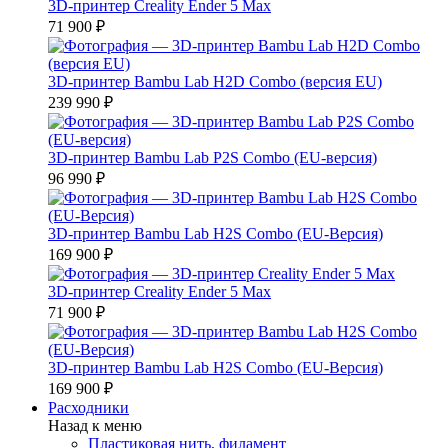
3D-принтер Creality Ender 5 Max
71 900 ₽
3D-принтер Bambu Lab H2D Combo (версия EU)
239 990 ₽
3D-принтер Bambu Lab P2S Combo (EU-версия)
96 990 ₽
3D-принтер Bambu Lab H2S Combo (EU-Версия)
169 900 ₽
3D-принтер Creality Ender 5 Max
71 900 ₽
3D-принтер Bambu Lab H2S Combo (EU-Версия)
169 900 ₽
Расходники
Назад к меню
Пластиковая нить, филамент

_To-do item_
Your answer should be a single number: the count of lines in the records that contain "Bambu".

_Answer to the exercise_
4